Doch die in der Bevölkerung aufkommende Ungeduld setzt auch die anderen Institutionen unter Druck. So hat sich Medwedew eine grundlegende Reform der Miliz auf seine Fahnen geschrieben. Hier rennt er offene Türen ein: Kaum ein Typus ist in Russland verhasster als der kriminelle Milizionär. Derzeit werden einzelne Bereiche dieses Systems organisatorisch und personell neu geregelt, und bis Ende des Jahres soll ein Milizgesetz als Abschluss der Reform durch die Instanzen gebracht werden.
Nun ist allerdings die Miliz ein wichtiger Teil des Gesamtsystems der Silowiki, und ihre Reform könnte der Startschuss zu weiteren Reformen innerhalb des Systems sein. Das betrachten die Silowiki mit Argwohn. Sie versuchen derzeit, ihre Positionen abzusichern, und verfügen dafür auch über eine mächtige Lobby. Ausdruck dieser Bemühungen ist ein soeben erlassenes Gesetz zur Ausweitung der Funktionen des Geheimdiensts FSB. Und der Bericht Putins vor der Presse über ein Bankett, das er für die aus den USA eingetauschten russischen Spione als Ausdruck seiner Anerkennung veranstaltete, gab der Welt zwei wichtige Signale. Erstens: Die Spionagefälle werden von Obama und Medwedew übereinstimmend als unbedeutendes, eher kurioses Relikt des Kalten Krieges abgetan. Zweitens: Medwedews „Neustart“ mit Amerika bringt keine Rückstufung der Silowiki mit sich.

◆ **DATEN ZUR ANALYSE**

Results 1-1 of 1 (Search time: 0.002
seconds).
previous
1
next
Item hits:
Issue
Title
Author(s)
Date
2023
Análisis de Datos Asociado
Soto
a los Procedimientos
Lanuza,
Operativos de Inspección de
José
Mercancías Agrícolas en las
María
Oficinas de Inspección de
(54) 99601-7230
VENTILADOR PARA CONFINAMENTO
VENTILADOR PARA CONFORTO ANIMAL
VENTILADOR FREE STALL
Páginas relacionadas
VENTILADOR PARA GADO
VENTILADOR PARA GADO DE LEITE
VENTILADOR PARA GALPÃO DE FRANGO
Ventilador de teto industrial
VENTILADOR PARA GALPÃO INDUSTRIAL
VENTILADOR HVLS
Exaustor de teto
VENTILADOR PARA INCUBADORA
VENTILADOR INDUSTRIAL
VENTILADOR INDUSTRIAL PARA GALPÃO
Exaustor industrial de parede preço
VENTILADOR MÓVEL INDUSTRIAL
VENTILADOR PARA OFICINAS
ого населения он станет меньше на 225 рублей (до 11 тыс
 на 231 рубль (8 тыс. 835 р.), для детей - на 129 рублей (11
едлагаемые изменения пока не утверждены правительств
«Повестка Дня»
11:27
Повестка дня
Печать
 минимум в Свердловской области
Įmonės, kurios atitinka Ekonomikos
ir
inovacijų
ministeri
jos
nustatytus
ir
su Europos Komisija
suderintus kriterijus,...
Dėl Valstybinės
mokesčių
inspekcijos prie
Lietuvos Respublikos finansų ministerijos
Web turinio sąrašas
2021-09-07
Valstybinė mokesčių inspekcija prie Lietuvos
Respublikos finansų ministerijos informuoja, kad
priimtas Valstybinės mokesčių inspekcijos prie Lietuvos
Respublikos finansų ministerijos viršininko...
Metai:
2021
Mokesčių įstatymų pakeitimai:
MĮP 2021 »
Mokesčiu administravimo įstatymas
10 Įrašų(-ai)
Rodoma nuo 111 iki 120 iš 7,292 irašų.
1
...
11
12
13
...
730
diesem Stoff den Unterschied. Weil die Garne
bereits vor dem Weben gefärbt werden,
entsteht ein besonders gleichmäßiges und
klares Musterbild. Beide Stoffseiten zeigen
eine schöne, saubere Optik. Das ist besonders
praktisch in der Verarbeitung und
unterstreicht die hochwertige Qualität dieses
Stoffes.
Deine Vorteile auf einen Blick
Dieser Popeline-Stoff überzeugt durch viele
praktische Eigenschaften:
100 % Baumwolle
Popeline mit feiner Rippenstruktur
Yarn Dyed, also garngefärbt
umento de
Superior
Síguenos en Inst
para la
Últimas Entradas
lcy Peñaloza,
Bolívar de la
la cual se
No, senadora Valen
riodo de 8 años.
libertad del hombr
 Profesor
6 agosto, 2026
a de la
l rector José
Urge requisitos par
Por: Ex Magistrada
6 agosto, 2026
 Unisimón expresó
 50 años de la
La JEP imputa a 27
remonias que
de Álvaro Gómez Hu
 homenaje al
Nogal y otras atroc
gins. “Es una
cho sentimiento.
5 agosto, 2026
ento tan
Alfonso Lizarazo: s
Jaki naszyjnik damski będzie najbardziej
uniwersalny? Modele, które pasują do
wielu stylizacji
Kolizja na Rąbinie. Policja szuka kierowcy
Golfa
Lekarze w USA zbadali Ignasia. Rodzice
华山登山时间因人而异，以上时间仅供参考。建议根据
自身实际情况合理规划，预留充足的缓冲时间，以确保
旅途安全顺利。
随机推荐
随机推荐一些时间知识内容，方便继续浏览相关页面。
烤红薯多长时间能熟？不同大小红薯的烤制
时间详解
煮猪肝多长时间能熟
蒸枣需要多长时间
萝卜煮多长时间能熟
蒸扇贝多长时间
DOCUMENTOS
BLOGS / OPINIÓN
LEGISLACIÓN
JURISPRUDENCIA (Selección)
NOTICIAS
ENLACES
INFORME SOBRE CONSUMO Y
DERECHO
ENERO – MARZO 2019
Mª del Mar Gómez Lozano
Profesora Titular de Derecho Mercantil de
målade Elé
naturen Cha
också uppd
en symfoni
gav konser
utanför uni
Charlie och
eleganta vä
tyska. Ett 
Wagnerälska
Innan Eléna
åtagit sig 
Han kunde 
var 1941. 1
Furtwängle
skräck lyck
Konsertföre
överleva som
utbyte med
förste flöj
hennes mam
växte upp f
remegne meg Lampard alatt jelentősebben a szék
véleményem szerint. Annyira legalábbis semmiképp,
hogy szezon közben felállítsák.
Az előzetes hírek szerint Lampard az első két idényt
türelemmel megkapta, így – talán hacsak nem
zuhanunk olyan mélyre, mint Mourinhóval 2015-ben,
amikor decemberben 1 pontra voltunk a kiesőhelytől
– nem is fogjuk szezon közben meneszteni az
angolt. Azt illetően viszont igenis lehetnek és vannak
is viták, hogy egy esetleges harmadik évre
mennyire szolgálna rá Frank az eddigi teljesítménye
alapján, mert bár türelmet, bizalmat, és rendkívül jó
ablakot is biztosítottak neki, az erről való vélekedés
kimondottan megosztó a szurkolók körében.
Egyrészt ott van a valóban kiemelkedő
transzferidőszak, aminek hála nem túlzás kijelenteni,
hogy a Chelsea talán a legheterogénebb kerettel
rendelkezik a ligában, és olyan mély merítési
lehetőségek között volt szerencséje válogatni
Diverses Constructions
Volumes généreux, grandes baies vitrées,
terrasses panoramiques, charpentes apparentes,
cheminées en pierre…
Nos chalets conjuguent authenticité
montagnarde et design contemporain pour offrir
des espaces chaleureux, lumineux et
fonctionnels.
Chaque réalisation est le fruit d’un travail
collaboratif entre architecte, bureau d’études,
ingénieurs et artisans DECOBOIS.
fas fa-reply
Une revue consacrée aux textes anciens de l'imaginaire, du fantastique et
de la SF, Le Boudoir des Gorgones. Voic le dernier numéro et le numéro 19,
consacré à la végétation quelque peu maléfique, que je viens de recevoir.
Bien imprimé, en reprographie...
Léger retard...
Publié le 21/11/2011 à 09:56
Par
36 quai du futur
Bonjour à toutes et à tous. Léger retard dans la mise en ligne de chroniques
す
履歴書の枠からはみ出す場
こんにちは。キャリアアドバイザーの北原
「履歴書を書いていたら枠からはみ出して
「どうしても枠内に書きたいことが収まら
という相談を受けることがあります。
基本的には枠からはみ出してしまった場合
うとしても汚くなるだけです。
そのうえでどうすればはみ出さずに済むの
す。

◆ **AUFGABE 1**
Beantworte bitte zum Auszug über die russische Milizreform die folgenden Fragen:
(a) Bis wann soll das Milizgesetz als Abschluss der Reform durch die Instanzen gebracht werden?
(b) Die Funktionen welches Geheimdiensts weitet das soeben erlassene Gesetz aus?
(c) Für wen veranstaltete Putin das Bankett, über das er vor der Presse berichtete?
◆ **AUFGABE 2**
Setze den Auszug über die russische Milizreform nach seinem letzten Satz fort.

◆ **ERGEBNIS 1**
(a) Bis Ende des Jahres.
(b) Die des FSB.
(c) Für die aus den USA eingetauschten russischen Spione.

◆ **ERGEBNIS 2**
Die bereits unter Putin eingeleitete Militärreform hat Medwedew ebenso vorangetrieben wie eine grundlegende Neuordnung des Gefängnis- und Lagersystems – ein juristisch-moralischer Schandfleck der Nation, dessen Wurzeln im Stalinschen Gulag liegen. In Russland werden zurzeit 846 000 Häftlinge unter menschenunwürdigen Umständen eingesperrt. Wieder war es ein öffentlicher Skandal, der Medwedew zum persönlichen Eingreifen veranlasste: Dem Justitiar einer Firma wurde im Gefängnis medizinische Hilfe versagt, um ein diese Firma belastendes Geständnis zu erzwingen – er starb. In Reaktion auf zahlreiche Aufrufe, darunter von der Juristenvereinigung, deren Vorsitzender Medwedew selbst ist, entließ der Präsident die Verantwortlichen und veranlasste eine systematische Überprüfung des Gefängnissystems im ganzen Lande.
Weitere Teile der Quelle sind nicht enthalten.